• **Task to complete**:
In the passage on restrained eating, which two conflicting goals with regard to food do restrained eaters hold?

• **Document**:
— BEGIN —
Our goal-conflict model of restrained eating is built on these findings on the nature of nonconscious goal pursuit. We propose that restrained eaters hold two conflicting goals with regard to food: the goal of eating good food, and the goal of controlling their weight (Kruglanski & Stroebe, 2005;

Stroebe, 2002, 2008; Stroebe et al., 2008a). Both are highly desirable for restrained eaters, but while the first goal is hedonically based and will lead to the consumption of attractive food, the latter is aimed at controlling the intake of such food in order to prevent weight gain. Thus, the goal of eating attractive food is often incompatible with the goal of controlling one’s weight, leading to a potential goal-conflict.
— END —
• **Dataset records**:
— BEGIN —
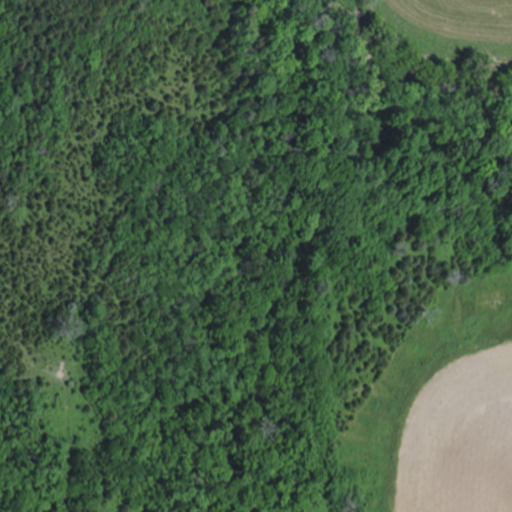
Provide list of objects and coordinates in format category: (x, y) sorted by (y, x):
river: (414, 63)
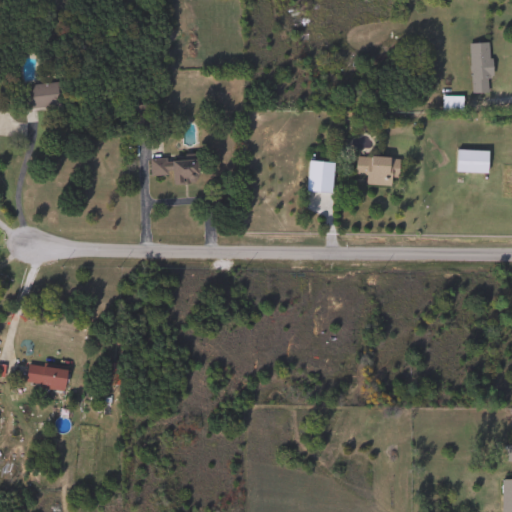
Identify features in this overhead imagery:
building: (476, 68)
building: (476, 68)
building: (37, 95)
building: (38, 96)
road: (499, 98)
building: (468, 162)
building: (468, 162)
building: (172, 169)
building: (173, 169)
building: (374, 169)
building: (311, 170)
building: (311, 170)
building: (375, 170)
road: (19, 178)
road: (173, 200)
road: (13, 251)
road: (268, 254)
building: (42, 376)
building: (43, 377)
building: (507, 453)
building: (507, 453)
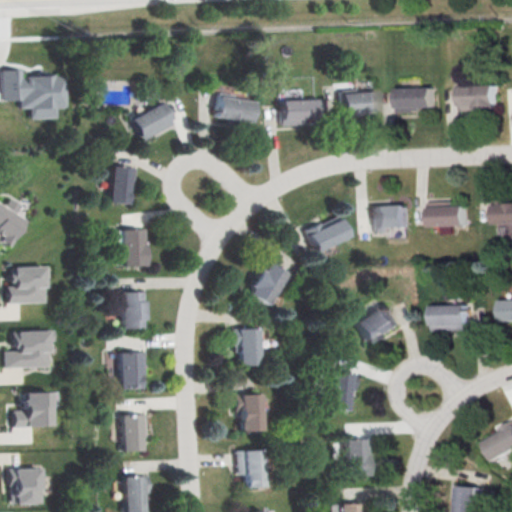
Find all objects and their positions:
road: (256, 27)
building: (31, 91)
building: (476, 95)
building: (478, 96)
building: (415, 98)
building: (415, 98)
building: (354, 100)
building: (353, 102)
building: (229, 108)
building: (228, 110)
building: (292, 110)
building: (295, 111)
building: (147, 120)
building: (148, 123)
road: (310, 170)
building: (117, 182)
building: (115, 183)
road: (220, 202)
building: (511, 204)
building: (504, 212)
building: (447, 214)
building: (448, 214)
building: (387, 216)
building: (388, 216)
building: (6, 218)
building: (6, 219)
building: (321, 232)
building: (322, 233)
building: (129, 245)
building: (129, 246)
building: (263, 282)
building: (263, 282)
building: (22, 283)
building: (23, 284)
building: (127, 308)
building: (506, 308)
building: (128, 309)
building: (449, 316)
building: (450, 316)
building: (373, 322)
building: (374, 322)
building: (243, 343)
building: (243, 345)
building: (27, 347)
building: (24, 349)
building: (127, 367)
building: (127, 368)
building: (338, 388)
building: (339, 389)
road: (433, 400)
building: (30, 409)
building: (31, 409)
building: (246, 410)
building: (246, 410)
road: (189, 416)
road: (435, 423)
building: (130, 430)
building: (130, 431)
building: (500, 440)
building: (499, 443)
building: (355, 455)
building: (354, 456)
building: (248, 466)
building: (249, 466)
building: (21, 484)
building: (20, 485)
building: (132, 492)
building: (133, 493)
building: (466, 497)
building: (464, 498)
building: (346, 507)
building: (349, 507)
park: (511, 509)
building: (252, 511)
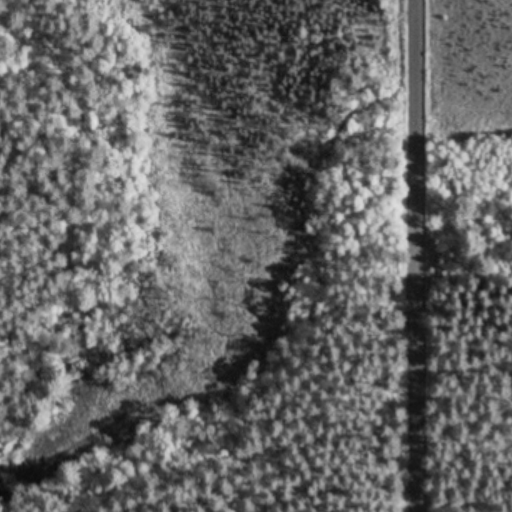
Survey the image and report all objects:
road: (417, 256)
— END —
• **Solution to the exercise**:
The goal of eating good food and the goal of controlling their weight.